↓↓↓

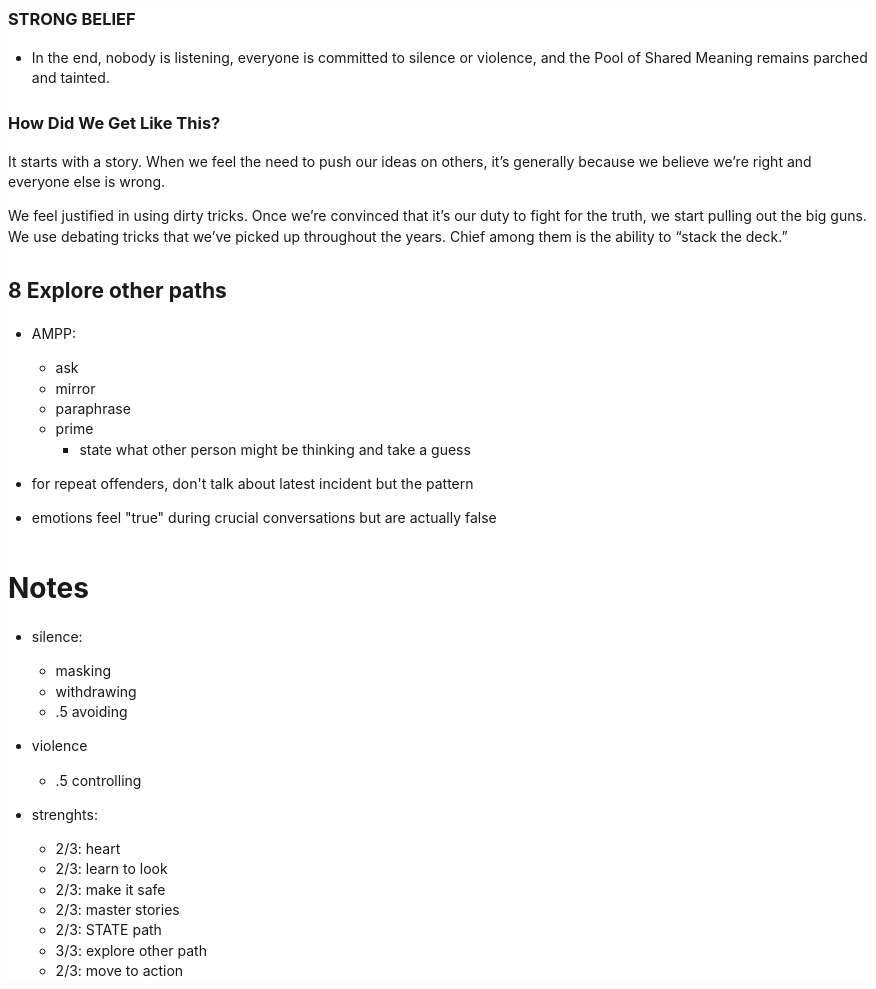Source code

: ### STRONG BELIEF

- In the end, nobody is listening, everyone is committed to silence or violence, and the Pool of Shared Meaning remains parched and tainted.

### How Did We Get Like This? 

It starts with a story. When we feel the need to push our ideas on others, it’s generally because we believe we’re right and everyone else is wrong.

We feel justified in using dirty tricks. Once we’re convinced that it’s our duty to fight for the truth, we start pulling out the big guns. We use debating tricks that we’ve picked up throughout the years. Chief among them is the ability to “stack the deck.”

## 8 Explore other paths
- AMPP:
    - ask
    - mirror
    - paraphrase
    - prime
        - state what other person might be thinking and take a guess

- for repeat offenders, don't talk about latest incident but the pattern
- emotions feel "true" during crucial conversations but are actually false

# Notes
- silence:
    - masking
    - withdrawing
    - .5 avoiding
- violence
    - .5 controlling

- strenghts:
    - 2/3: heart
    - 2/3: learn to look
    - 2/3: make it safe
    - 2/3: master stories
    - 2/3: STATE path
    - 3/3: explore other path
    - 2/3: move to action
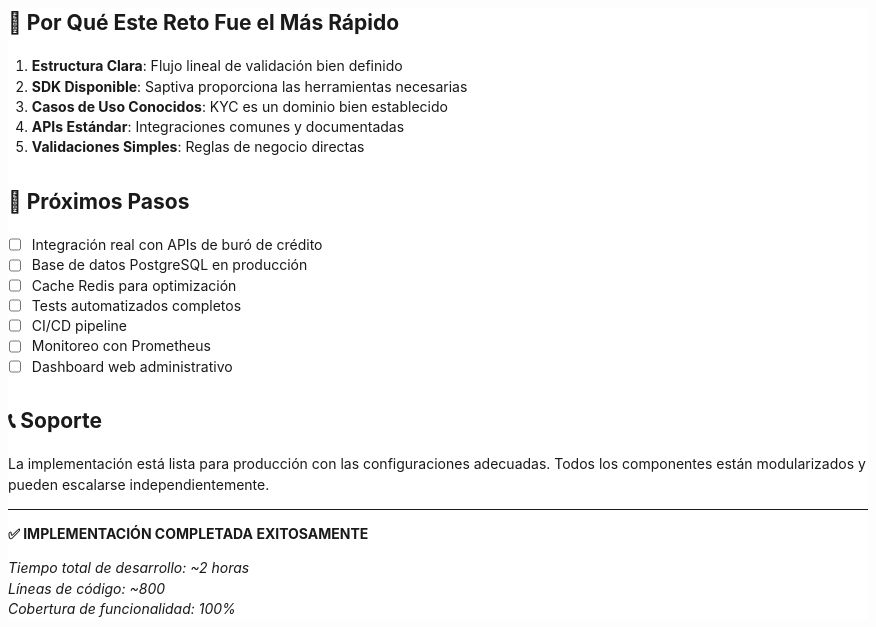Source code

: ## 🎯 Por Qué Este Reto Fue el Más Rápido

1. **Estructura Clara**: Flujo lineal de validación bien definido
2. **SDK Disponible**: Saptiva proporciona las herramientas necesarias
3. **Casos de Uso Conocidos**: KYC es un dominio bien establecido
4. **APIs Estándar**: Integraciones comunes y documentadas
5. **Validaciones Simples**: Reglas de negocio directas

## 🔮 Próximos Pasos

- [ ] Integración real con APIs de buró de crédito
- [ ] Base de datos PostgreSQL en producción
- [ ] Cache Redis para optimización
- [ ] Tests automatizados completos
- [ ] CI/CD pipeline
- [ ] Monitoreo con Prometheus
- [ ] Dashboard web administrativo

## 📞 Soporte

La implementación está lista para producción con las configuraciones adecuadas. Todos los componentes están modularizados y pueden escalarse independientemente.

---

**✅ IMPLEMENTACIÓN COMPLETADA EXITOSAMENTE**

*Tiempo total de desarrollo: ~2 horas*  
*Líneas de código: ~800*  
*Cobertura de funcionalidad: 100%*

↑↑↑

#### YOUR INSTRUCTIONS
Set down the source text of both records above word for word, leaving out the pictures.

#### TASK ANSWER
Source code

: ### STRONG BELIEF

- In the end, nobody is listening, everyone is committed to silence or violence, and the Pool of Shared Meaning remains parched and tainted.

### How Did We Get Like This? 

It starts with a story. When we feel the need to push our ideas on others, it’s generally because we believe we’re right and everyone else is wrong.

We feel justified in using dirty tricks. Once we’re convinced that it’s our duty to fight for the truth, we start pulling out the big guns. We use debating tricks that we’ve picked up throughout the years. Chief among them is the ability to “stack the deck.”

## 8 Explore other paths
- AMPP:
    - ask
    - mirror
    - paraphrase
    - prime
        - state what other person might be thinking and take a guess

- for repeat offenders, don't talk about latest incident but the pattern
- emotions feel "true" during crucial conversations but are actually false

# Notes
- silence:
    - masking
    - withdrawing
    - .5 avoiding
- violence
    - .5 controlling

- strenghts:
    - 2/3: heart
    - 2/3: learn to look
    - 2/3: make it safe
    - 2/3: master stories
    - 2/3: STATE path
    - 3/3: explore other path
    - 2/3: move to action
Source code

: ## 🎯 Por Qué Este Reto Fue el Más Rápido

1. **Estructura Clara**: Flujo lineal de validación bien definido
2. **SDK Disponible**: Saptiva proporciona las herramientas necesarias
3. **Casos de Uso Conocidos**: KYC es un dominio bien establecido
4. **APIs Estándar**: Integraciones comunes y documentadas
5. **Validaciones Simples**: Reglas de negocio directas

## 🔮 Próximos Pasos

- [ ] Integración real con APIs de buró de crédito
- [ ] Base de datos PostgreSQL en producción
- [ ] Cache Redis para optimización
- [ ] Tests automatizados completos
- [ ] CI/CD pipeline
- [ ] Monitoreo con Prometheus
- [ ] Dashboard web administrativo

## 📞 Soporte

La implementación está lista para producción con las configuraciones adecuadas. Todos los componentes están modularizados y pueden escalarse independientemente.

---

**✅ IMPLEMENTACIÓN COMPLETADA EXITOSAMENTE**

*Tiempo total de desarrollo: ~2 horas*  
*Líneas de código: ~800*  
*Cobertura de funcionalidad: 100%*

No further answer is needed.